# Instructions to follow:
Of all the lines in the records below, copy only those that contain the string "фігурантів".

# Study material:

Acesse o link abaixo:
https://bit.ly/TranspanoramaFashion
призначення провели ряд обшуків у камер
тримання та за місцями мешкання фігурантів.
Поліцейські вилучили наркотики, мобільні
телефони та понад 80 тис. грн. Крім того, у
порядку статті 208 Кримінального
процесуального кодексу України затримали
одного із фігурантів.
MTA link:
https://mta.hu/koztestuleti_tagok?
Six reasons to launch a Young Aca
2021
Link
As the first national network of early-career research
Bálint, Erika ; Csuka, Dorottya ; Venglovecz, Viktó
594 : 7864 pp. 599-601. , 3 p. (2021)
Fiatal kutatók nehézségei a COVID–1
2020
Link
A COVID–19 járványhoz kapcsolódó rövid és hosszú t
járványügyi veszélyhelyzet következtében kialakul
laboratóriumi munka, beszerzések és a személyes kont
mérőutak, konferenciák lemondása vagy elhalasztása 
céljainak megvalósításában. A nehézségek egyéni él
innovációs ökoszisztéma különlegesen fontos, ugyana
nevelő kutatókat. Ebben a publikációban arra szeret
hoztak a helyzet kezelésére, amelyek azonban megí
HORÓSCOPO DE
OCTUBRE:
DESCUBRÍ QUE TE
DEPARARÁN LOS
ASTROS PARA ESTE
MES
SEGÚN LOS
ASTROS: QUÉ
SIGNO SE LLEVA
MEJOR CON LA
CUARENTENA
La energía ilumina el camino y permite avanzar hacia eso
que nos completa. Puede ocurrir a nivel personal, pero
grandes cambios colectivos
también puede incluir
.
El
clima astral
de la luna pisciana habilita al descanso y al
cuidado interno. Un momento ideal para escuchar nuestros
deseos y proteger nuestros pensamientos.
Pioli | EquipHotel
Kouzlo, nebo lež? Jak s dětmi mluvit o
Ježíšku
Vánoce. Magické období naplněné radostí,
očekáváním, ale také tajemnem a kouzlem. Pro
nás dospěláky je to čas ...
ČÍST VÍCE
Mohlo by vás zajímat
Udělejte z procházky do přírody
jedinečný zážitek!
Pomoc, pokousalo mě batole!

# The answer:
тримання та за місцями мешкання фігурантів.
одного із фігурантів.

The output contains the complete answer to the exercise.